The creation of an Oregon Hemp Commission has gotten farther in 2020 than during two previous legislative sessions, with the proposal heading for a Senate vote after passing the House.
Under House Bill 4051, Oregon hemp farmers would pay an assessment of up to 1.5% of the value of their crop to collectively pay for research and promotions.
“This commission is going to allow us to look at the best farm practices, coexistence and also provides funding,” said Rep. Susan McLain, D-Hillsboro, during the Feb. 14 House floor vote.
Hemp acreage surged nearly sixfold in 2019 over the previous year, to about 64,000 acres, but the crop has suffered severe growing pains. Apart from weather-related problems, hemp farmers encountered a dearth of equipment needed to harvest and process the crop.
A crop commission is intended to help the hemp industry coordinate and prioritize research and expand market channels for hemp products domestically and abroad.
The issue of “coexistence” is also attracting attention — hemp not only has the potential to cross-pollinate with psychoactive marijuana plants, but its male pollen can also result in unwanted seeds in female hemp plants.

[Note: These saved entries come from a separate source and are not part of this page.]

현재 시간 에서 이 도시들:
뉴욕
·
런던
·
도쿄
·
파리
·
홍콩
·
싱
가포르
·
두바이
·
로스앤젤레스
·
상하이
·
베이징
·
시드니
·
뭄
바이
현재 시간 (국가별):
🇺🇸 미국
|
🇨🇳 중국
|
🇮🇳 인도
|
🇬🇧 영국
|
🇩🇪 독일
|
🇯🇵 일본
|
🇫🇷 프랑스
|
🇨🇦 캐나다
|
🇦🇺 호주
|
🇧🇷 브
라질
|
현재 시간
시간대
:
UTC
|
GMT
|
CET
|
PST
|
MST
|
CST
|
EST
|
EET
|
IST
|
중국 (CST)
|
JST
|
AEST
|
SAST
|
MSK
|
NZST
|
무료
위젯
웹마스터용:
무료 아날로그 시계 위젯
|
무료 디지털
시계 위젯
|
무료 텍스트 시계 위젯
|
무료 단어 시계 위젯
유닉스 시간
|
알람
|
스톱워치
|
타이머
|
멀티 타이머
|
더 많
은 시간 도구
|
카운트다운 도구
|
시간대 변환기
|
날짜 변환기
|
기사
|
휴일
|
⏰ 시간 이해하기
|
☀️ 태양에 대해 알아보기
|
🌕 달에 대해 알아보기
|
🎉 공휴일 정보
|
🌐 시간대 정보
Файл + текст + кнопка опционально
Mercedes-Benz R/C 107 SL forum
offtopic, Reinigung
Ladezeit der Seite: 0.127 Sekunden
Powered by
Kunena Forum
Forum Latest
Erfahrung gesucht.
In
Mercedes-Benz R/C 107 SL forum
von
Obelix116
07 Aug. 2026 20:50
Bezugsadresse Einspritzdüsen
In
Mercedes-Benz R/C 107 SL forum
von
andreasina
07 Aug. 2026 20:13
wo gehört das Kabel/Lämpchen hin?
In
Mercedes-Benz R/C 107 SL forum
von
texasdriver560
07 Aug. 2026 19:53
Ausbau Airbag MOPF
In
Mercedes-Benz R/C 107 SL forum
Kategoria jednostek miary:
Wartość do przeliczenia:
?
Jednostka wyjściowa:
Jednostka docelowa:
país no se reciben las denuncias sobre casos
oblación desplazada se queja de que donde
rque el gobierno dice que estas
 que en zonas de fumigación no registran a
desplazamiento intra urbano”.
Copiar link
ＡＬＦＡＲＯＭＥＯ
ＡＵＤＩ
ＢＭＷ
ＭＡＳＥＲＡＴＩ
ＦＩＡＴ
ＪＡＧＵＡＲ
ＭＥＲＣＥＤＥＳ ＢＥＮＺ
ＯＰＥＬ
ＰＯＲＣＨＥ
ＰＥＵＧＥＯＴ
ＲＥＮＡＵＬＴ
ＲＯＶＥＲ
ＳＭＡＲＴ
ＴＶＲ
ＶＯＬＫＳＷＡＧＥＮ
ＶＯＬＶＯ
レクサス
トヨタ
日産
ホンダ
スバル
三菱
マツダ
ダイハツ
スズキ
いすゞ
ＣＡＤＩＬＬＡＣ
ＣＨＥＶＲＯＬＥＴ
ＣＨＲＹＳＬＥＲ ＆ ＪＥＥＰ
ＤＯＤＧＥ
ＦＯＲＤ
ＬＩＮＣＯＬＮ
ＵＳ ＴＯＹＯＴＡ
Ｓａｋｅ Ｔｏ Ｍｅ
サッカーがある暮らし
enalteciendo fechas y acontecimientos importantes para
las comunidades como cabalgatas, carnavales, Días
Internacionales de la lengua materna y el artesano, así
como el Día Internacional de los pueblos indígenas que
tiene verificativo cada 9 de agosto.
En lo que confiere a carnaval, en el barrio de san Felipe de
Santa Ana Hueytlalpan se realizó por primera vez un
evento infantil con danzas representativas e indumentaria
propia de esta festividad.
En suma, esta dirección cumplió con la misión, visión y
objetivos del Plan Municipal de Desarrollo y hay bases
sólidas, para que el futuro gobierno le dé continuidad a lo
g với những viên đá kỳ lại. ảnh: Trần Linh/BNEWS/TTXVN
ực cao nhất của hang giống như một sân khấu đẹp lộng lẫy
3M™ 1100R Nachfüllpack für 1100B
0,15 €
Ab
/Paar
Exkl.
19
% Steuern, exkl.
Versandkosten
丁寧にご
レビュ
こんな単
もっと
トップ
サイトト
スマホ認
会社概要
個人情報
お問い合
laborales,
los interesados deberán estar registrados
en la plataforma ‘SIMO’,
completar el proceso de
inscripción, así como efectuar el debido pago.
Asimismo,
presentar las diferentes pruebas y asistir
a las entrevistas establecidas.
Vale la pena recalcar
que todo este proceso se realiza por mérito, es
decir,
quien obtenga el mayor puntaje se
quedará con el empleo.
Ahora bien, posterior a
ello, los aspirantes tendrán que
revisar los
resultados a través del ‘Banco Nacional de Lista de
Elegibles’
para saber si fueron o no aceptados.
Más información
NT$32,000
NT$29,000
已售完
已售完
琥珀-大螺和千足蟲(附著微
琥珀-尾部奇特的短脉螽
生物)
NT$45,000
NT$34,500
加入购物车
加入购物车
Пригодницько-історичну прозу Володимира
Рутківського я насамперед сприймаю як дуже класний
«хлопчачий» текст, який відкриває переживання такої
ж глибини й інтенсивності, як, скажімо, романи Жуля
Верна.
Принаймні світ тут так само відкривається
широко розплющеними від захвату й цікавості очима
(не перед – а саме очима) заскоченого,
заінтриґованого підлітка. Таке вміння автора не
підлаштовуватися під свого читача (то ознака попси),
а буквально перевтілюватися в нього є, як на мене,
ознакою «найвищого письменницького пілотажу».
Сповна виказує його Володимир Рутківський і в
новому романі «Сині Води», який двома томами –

Cannabis with seeds is considered to be of lower quality in marijuana plants that contain mind-altering THC as well as hemp plants that contain cannabidiol, or CBD, a compound touted for its healthful qualities.
The proposed Oregon Hemp Commission would work closely with Oregon State University’s Global Hemp Innovation Center to resolve problems and understand how to maximize the productivity of Oregon’s industry, said Jeff Steiner, the center’s associate director.
“Hemp is truly on its way,” said Rep. Carl Wilson, R-Grants Pass. “It is going to be an economic driver for all of Oregon and we’re excited about it.”
After passing the House 49-4, HB 4051 was approved 4-1 by the Senate Committee on General Government and Emergency Preparedness on Feb. 19 with a “do pass recommendation.”
Similar legislation languished and died in 2017 and 2019 after passing initial legislative committees and then being referred to the Joint Committee on Ways and Means, which makes budget decisions.
In 2020, legislative committees have sent HB 4051 directly to the floor without that detour, which appears to have improved its traction this year.
The lack of a detailed fiscal analysis on the bill was raised as a concern during the House floor vote, as a legislative fiscal office analysis simply determined HB 4051 has a “minimal expenditure impact” on affected state agencies.
Rep. Shelly Boshart-Davis, R-Albany, explained that the Oregon Department of Agriculture — which oversees commodity commissions — has one fewer commission to administer after the Oregon Orchardgrass Commission was dissolved last year.
Adding an Oregon Hemp Commission would bring the number of commissions back up to 23 without significant costs to ODA, she said.
“They said they’d be able to absorb that, going from 22 to 23, therefore there is no fiscal,” Boshart-Davis said.